So, it’s not a far stretch to say there are points in my life when I would have been okay with him moving thousands of miles away.
I guess it probably started when we were about three and five. Coming home with stones in my pants, fat upper lips, and chains off of bicycles, I was pretty used to the normal 1980’s treatment of younger sisters by big brothers.
By middle school, our relationship transitioned into mostly just avoiding each other, although I would take any interaction I could get. Sometimes I think I would even egg him on to get in a fight with me, just so I could have a sliver of his attention, even if it was painful. So when I would be upstairs in my room, and I would hear him call, “Sej!! Seja! Can you come down here?”, I would drop what I was doing to see what he wanted. And then of course, him, laying on the sofa, watching TV, looking at me and saying, “…the remote is over there. Can you throw it to me?” And me launching the remote directly at his face.
That kind of summed up high school.
As we grew into college, our relationship started to shift, realizing the parts we’d played in each other’s lives up to that point. The kind of person that isn’t always present, but you know they are there when you need them, and they are the person you call for advice or to just sound something out.
So when David called telling me he’d met this girl, and she was pretty awesome, I knew something was different than the times before. And a few years later, they were married. And I gained a sister and a pretty amazing friend.
And then eventually nephews and a niece.
It’s easy to say my brother is one of my best friends and my strongest ally.
Like the time, when our entire family plus some friends, went to Mexico for spring break together. A guy started hitting on me. A guy with no shirt. And a huge tattoo. Dave stayed close by, talking with his friends, keeping his eye on me. I then saw his buddy Jake whisper something to him, then I clearly heard David yell, “Because my sister isn’t going out with a dude with a giant tattoo on his back that says ‘T-Bone.” That kind of brother.

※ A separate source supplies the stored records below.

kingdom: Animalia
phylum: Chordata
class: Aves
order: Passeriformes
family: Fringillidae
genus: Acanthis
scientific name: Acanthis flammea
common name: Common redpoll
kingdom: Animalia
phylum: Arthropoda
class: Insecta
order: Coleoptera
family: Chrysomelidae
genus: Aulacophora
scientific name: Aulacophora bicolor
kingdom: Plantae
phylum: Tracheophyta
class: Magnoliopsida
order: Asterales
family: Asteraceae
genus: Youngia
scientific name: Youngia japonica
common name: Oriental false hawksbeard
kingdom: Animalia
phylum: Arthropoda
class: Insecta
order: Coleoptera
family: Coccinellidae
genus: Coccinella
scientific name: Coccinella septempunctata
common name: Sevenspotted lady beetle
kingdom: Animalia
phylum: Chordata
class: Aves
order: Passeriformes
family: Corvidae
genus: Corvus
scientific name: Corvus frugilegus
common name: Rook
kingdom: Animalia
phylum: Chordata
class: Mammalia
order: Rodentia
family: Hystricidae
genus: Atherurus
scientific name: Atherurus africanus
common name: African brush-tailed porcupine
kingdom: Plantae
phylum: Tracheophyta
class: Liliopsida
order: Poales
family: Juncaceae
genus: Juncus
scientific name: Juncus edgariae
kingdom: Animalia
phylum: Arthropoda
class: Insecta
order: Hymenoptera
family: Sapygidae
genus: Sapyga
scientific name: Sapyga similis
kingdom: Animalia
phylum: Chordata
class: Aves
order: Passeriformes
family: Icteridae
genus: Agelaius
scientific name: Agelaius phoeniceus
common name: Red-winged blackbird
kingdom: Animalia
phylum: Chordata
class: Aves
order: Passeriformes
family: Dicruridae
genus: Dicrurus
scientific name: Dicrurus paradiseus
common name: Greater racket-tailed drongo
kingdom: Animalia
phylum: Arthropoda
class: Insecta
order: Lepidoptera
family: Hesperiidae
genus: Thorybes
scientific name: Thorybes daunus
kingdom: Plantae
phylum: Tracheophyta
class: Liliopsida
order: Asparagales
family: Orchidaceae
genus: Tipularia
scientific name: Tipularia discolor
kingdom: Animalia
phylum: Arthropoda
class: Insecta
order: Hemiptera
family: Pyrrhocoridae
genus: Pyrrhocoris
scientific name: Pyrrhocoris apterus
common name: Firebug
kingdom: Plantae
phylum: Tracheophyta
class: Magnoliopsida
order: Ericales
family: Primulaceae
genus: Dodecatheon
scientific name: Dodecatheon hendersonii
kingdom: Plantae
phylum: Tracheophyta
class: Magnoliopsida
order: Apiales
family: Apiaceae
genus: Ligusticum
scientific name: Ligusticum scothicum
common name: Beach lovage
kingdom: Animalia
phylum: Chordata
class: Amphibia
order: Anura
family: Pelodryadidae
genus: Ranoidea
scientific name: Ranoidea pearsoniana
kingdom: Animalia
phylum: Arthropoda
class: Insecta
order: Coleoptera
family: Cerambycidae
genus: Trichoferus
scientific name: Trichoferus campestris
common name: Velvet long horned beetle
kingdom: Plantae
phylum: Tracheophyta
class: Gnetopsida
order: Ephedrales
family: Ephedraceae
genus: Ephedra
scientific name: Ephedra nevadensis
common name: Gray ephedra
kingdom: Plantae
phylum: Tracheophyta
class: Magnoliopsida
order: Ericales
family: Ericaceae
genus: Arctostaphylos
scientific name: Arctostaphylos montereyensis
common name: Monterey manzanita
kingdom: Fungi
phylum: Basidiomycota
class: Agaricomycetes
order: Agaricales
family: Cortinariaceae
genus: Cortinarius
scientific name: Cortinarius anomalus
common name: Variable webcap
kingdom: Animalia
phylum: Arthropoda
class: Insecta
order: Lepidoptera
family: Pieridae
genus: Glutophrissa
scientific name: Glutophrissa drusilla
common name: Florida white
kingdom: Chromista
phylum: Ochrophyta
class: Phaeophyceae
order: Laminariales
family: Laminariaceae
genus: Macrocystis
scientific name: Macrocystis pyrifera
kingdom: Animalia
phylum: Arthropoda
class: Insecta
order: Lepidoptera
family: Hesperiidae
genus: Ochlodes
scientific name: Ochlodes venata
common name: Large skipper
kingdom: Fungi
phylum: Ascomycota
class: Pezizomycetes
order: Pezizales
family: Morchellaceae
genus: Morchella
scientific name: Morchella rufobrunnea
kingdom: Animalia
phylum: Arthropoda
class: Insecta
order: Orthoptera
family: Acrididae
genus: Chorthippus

So now, I feel differently. I don’t really want him moving thousands of miles away.
But tomorrow they are. Tomorrow, my brother and his beautiful wife and family are moving to London for three years.
My excitement for them and this experience they are about to have is what comforts me right now.
And mostly, my pride. I am so proud of this man, who has worked so hard, to go from an entry-level sales representative position to an executive within the same company, and now being transferred across the Atlantic to have the same impact there that he had here.
So now, I kind of feel like that five-year-old again, realizing what I felt even then, wanting his attention, was pride. Because I knew that even though he beat me to a pulp at times, like all big brothers do, he would never let anyone else. And his heart, bigger than his little-sister teasing, was always on my side.
We plan to go visit early next year, and we are so excited for that trip. But until then, our excitement is for them, for this adventure, for this experience of a lifetime.
We love you, David, Callie, Caden, Brody, and Hadley. Go show London what you’re made of.